Design and layout
The PA was designed for realisation on the 0.25µm gate length GaN-on-SiC process of UMS (GH25). The design process commenced with simulations at the transistor level to determine the preferred transistor size and bias. The RF output power that a transistor can generate increases as the total gate periphery increases. However, as the physical size of the transistor starts to become electrically significant, both the large-signal and small-signal performance will start to degrade as a result of distributed parasitics. For this reason, microwave frequency PAs normally make use of multiple power combined transistors, and the impact of the transistor’s size on performance must be carefully considered.
Another factor to consider in selecting the optimum transistor size is the range of validity of the transistor models. Commercial foundries normally have Process Design Kits (PDKs) that include scalable transistor models. While the models may allow arbitrary adjustment of gate width and number of fingers, they will be based on data from a selection of transistors of discrete sizes. It is best to try to select a transistor size that does not require too much extrapolation from the sizes of transistors used to generate the models.

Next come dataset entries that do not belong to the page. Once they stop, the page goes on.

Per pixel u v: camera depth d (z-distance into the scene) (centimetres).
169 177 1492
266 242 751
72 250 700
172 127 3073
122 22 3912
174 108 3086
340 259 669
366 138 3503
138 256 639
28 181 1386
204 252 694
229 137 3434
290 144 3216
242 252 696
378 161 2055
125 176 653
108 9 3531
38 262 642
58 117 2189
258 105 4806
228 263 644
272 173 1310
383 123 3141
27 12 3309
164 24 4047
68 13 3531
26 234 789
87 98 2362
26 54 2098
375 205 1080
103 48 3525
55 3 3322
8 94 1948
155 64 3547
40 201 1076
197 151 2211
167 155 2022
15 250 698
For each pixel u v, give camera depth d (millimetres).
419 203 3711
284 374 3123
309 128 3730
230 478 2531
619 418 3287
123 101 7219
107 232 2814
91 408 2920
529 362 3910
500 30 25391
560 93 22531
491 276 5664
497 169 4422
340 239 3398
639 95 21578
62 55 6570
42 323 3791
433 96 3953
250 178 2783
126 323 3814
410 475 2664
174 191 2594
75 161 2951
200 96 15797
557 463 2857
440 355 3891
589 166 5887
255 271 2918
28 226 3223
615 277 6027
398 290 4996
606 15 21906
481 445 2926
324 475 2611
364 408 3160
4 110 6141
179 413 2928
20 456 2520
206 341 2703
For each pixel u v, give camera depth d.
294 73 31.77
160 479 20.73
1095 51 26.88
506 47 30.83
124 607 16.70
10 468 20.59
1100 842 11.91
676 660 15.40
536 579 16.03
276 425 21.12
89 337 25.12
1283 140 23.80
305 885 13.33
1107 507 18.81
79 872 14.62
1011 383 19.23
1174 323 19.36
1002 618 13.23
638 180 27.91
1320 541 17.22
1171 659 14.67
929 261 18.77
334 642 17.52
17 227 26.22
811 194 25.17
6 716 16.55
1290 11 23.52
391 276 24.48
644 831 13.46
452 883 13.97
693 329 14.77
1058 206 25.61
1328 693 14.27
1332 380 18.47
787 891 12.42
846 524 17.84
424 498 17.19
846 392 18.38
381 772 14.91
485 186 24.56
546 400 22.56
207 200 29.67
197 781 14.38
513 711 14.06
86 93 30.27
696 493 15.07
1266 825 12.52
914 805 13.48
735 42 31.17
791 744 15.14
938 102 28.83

With these factors in mind an 8 x 150µm transistor was selected for the planned design. The recommended Vds for GH25 transistors is 25V; simulations were undertaken comparing Psat, PAE, and available gain at various quiescent bias currents. Figure 1 shows an example set of load-pull contours. The Psat (at 4 dB compression) for the selected transistor size was around 36.5 dBm (4.4W), and varied only modestly with the quiescent bias. The PAE improved with reducing quiescent bias current, but the small signal gain decreased. The design was progressed with a quiescent bias current (Ids) of 45mA (37.5mA/mm); the performance with a higher bias current of 90mA (75mA/mm) was also reviewed during the design process to assess the performance benefits that a higher bias current could potentially offer.